Enunciado :: Reúna todas as linhas dos itens abaixo que contêm a palavra "México", diferenciando maiúsculas de minúsculas.

Dados fornecidos ::
————————
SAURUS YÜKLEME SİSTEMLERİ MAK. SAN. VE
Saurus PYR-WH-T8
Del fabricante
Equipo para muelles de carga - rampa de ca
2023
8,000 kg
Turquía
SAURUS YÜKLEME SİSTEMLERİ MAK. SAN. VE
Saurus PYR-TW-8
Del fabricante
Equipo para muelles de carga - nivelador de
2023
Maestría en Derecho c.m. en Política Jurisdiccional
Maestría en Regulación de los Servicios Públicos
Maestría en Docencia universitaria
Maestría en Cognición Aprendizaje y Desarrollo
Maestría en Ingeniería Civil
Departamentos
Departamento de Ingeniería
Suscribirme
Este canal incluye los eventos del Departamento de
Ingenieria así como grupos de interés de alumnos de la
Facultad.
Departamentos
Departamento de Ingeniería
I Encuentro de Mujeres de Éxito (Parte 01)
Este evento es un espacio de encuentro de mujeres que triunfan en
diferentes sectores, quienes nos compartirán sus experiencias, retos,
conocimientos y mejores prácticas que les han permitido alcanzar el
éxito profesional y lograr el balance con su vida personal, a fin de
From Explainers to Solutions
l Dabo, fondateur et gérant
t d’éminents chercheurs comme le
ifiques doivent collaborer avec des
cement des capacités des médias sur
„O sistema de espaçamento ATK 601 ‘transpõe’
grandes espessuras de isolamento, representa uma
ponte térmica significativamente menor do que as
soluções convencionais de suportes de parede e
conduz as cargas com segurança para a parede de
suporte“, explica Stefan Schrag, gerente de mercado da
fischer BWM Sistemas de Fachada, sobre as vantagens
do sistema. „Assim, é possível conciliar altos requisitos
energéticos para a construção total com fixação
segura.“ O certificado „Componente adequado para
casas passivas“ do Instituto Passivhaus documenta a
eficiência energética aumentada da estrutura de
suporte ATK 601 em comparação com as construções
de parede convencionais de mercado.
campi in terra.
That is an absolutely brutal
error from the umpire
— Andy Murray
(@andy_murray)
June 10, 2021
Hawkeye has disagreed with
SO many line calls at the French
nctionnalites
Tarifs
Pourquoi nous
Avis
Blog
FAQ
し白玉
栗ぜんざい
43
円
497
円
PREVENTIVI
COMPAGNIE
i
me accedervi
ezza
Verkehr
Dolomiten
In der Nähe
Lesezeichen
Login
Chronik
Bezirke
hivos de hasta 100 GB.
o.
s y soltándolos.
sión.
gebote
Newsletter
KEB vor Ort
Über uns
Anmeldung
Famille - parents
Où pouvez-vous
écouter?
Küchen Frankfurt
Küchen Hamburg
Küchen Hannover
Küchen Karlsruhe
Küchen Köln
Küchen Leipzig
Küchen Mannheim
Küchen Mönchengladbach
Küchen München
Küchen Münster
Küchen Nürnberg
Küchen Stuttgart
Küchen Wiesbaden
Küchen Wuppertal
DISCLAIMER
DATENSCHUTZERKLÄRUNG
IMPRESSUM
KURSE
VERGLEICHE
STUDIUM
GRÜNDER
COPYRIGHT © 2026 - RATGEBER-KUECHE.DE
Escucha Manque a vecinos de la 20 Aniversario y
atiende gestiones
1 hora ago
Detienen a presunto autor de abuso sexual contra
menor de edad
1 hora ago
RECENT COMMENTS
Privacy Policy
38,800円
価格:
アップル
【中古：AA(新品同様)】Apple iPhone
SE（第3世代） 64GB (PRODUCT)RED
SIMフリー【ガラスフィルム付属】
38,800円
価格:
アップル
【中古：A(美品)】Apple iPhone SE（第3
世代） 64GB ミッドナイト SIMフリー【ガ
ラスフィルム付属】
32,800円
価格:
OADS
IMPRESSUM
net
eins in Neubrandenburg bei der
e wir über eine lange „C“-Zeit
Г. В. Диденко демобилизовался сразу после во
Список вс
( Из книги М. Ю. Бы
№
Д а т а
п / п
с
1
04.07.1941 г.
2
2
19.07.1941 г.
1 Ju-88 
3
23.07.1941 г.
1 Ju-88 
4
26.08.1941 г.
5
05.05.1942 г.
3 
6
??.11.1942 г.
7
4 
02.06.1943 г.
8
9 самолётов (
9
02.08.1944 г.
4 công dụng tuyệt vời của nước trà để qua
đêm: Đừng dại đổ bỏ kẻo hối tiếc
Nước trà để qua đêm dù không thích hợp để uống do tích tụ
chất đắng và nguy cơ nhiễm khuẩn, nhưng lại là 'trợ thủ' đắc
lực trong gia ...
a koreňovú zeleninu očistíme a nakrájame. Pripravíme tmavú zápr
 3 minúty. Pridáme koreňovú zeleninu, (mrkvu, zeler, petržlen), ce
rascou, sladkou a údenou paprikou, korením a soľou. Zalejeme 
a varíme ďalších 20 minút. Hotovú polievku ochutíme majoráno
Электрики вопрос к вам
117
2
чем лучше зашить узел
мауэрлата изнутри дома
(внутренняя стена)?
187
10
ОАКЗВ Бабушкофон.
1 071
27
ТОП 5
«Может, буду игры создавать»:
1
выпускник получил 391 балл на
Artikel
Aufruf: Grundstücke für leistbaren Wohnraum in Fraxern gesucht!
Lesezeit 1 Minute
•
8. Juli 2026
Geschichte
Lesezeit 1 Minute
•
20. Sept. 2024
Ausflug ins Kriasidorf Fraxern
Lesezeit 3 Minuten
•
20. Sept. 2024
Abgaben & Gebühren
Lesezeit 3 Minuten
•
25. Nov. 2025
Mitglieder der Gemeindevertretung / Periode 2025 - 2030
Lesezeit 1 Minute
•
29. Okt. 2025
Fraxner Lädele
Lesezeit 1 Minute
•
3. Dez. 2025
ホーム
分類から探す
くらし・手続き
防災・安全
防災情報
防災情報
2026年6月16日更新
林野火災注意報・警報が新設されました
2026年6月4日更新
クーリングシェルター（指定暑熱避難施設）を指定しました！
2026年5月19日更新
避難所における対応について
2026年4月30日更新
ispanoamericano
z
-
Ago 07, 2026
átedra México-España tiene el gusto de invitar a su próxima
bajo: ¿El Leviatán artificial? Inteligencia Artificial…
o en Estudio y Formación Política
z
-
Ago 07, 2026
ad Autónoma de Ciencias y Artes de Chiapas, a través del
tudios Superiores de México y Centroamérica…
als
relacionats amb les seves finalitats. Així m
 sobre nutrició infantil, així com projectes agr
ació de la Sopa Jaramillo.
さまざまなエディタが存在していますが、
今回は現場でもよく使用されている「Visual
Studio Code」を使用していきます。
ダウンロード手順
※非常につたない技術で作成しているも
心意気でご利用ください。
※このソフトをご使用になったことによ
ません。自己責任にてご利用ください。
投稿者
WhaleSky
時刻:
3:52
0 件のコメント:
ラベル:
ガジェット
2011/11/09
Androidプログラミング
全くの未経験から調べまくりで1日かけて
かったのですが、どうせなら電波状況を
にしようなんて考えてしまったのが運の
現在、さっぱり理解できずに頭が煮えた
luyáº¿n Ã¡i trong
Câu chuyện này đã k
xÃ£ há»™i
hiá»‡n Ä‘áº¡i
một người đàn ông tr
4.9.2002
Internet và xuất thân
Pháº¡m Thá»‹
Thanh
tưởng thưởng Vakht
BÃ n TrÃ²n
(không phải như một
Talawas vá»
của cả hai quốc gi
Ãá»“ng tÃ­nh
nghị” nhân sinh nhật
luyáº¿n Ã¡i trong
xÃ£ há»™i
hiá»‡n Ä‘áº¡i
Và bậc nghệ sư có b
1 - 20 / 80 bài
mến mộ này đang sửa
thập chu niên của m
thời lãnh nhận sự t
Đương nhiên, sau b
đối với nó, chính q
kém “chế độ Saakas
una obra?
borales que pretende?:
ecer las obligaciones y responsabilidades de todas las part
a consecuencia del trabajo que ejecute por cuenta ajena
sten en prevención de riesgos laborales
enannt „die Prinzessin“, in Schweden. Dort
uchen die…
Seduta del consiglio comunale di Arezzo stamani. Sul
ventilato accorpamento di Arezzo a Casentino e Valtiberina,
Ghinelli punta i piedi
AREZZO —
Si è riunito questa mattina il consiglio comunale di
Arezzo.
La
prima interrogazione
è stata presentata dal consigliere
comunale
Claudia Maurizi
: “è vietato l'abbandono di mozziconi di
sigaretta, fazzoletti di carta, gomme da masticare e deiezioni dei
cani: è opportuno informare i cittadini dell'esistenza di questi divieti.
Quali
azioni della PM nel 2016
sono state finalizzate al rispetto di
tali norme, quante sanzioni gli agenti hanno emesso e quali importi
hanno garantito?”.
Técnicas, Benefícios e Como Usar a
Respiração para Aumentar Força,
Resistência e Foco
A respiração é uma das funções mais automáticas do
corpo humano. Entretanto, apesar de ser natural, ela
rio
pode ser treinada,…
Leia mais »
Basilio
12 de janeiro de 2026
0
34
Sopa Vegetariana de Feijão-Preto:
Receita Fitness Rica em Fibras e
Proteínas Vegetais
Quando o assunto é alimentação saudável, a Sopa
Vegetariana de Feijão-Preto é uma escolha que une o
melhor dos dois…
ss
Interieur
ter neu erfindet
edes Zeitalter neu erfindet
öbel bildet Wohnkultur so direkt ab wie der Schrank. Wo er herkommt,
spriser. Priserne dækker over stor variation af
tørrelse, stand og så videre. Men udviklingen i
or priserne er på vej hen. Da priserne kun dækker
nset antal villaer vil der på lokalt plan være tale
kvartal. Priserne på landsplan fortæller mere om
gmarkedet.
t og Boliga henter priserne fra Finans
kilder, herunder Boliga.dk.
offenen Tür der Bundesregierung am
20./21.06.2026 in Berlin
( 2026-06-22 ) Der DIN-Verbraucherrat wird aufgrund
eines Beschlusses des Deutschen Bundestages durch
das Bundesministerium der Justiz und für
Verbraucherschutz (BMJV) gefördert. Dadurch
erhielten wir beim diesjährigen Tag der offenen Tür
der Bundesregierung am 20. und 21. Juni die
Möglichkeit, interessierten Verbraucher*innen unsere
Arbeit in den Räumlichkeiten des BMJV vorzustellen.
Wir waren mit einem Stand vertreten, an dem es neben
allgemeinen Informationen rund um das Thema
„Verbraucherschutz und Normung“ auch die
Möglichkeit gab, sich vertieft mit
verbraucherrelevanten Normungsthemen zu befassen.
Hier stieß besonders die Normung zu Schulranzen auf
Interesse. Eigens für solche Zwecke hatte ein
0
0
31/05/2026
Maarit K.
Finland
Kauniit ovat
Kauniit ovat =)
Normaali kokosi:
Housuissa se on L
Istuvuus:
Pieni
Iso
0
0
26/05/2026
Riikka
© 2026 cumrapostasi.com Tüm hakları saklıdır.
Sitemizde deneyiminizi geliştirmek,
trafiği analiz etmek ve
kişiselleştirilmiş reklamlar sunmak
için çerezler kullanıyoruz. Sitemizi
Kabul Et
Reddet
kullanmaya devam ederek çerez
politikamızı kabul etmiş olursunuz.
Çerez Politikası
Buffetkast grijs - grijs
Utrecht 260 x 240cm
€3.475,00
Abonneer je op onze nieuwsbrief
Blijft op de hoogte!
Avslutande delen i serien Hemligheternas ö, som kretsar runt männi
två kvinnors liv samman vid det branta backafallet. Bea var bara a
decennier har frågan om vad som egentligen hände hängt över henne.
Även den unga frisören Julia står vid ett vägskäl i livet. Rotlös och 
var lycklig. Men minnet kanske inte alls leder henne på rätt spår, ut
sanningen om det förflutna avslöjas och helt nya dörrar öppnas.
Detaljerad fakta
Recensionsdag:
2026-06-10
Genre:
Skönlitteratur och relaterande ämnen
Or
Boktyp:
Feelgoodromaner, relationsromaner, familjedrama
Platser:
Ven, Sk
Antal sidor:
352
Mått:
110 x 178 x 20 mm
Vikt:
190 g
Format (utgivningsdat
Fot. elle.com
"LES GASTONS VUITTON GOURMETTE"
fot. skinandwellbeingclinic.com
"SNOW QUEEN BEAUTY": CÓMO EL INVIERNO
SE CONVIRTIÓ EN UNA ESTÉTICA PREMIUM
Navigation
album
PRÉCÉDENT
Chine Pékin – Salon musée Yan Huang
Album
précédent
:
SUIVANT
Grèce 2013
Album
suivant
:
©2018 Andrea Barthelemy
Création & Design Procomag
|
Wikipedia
————————
Resposta ao exercício ::
átedra México-España tiene el gusto de invitar a su próxima
tudios Superiores de México y Centroamérica…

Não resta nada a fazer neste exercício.